StevieJ, tks. for the advice! I've definitely considered a single-row 'D' melodeon. But I'm working with a limited budget and now being able to play songs in G or A would be a serious limitation- I play some IrTrad but I most play American fiddle tunes and folk music.

Author:  Rick C. [ Mon Apr 03, 2006 2:12 pm ]
Post subject: 

Saltarelle Irish Bouebe.


Rick

Author:  StevieJ [ Mon Apr 03, 2006 6:38 pm ]
Post subject: 

Bartleby wrote:
I play some IrTrad but I most play American fiddle tunes and folk music.


You might have mentioned that at the outset - here we all were foolishly assuming that since you posted your question in the Irish traditional music forum, Irish trad was what you were interested in. :sniffle:

ADG might well be the best choice for you. If you want more informed advice about its suitability for your purposes, I suggest you ask on http://launch.groups.yahoo.com/group/diatonic/

Steve

Author:  Bartleby [ Tue Apr 04, 2006 6:54 am ]
Post subject: 

Quote:
I play some IrTrad but I most play American fiddle tunes and folk music

You're right, StevieJ, I should've mentioned that in the outset, sorry! But, thanks for all the input, it's been very helpful.

Now, does anyone have any recommendation for finding an A/D/G accordion? I'm looking at the Hohner Corona II, but it's way expensive.[/quote]

Author:  Martin Milner [ Tue Apr 04, 2006 8:38 am ]
Post subject: 

Way Expensive? There's one here on eBay

<a href="http://cgi.ebay.com/Three-row-A-D-G-Hohner-Corona-II-Accordion-Melodeon_W0QQitemZ7404009049QQcategoryZ16218QQssPageNameZWDVWQQrdZ1QQcmdZViewItem">Hohner Corona II</a>

that is right in your budget of $500. Bidding ends on 6th April, and nobody's bid yet.

Author:  rh [ Tue Apr 04, 2006 8:47 am ]
Post subject: 

Bartleby wrote:
Now, does anyone have any recommendation for finding an A/D/G accordion? I'm looking at the Hohner Corona II, but it's way expensive.


In the USA, because three-rows are mostly found in the hands of Mexican or Zydeco musicians (who routinely play with horns), the cheaper boxes are often only available in GCF or FBbEb. The Corona Classic and the Weltmeister 509 retail usually for around $1000 (i've seen the 509 go cheaper), and those are about your only options for a decent starter ADG box.

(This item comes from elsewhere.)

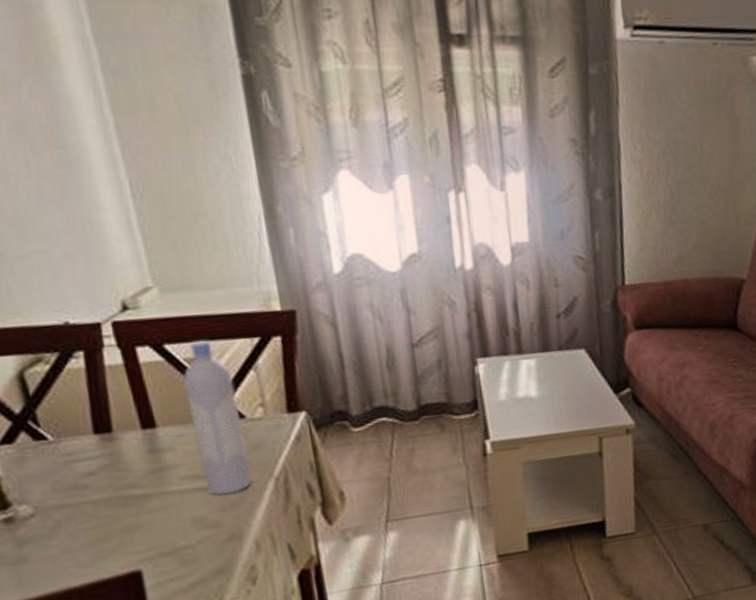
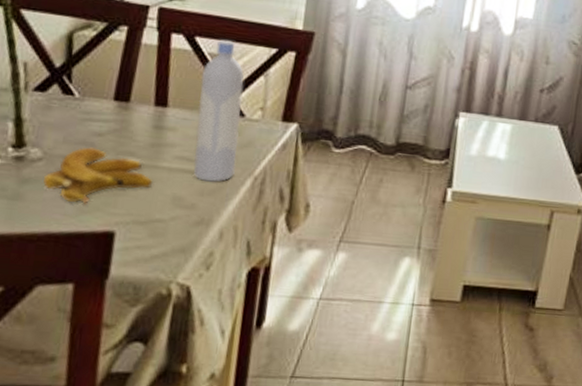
banana: none [43,489,166,552] -> present [43,147,152,206]

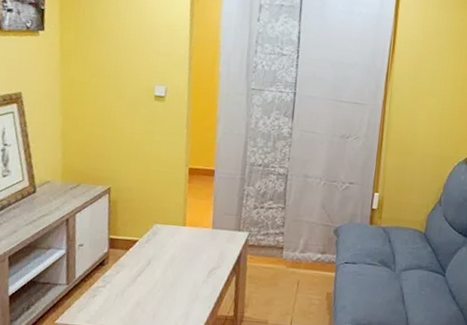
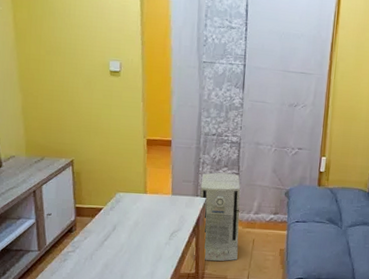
air purifier: none [242,206,286,304] -> present [200,172,241,262]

You might email Acordeónez.com in Texas
http://www.acordeonez.com/acordeones.html
which carries primarily budget three-rows, and ask about availability and cost of ADG boxes.

Reyes accordions usually has used three-rows
http://www.reyesaccordions.com/

You could also talk to Jim Coogan, who is a Weltmeister dealer -- he caters to the Irish players but he can order any model and his prices on Weltys are usually pretty good -- i got my one-row from him and it is a really solid, nice-sounding box.
http://members.aol.com/jimattheboxofc/welt.htm

Also have a look at the Melodeon.net forums
http://melodeon.aimoo.com/
there are often used boxes listed for sale and a lot of English players (for whom ADG is a common tuning).

There are cheap Chinese boxes going on eBay all the time, but i would beware -- you get what you pay for. The reeds might be out of tune, action stiff, and materials generally chintzy. You might get lucky, or you might get a real junky box which you will have a hard time re-selling for anywhere near what you paid for it.

EDIT: You'd be hard pressed to find a better deal than the box Martin just found above -- a German-made Hohner (equivalent to the Corona Classic -- the newer cheaper Coronas are made in China) for a BIN of $600.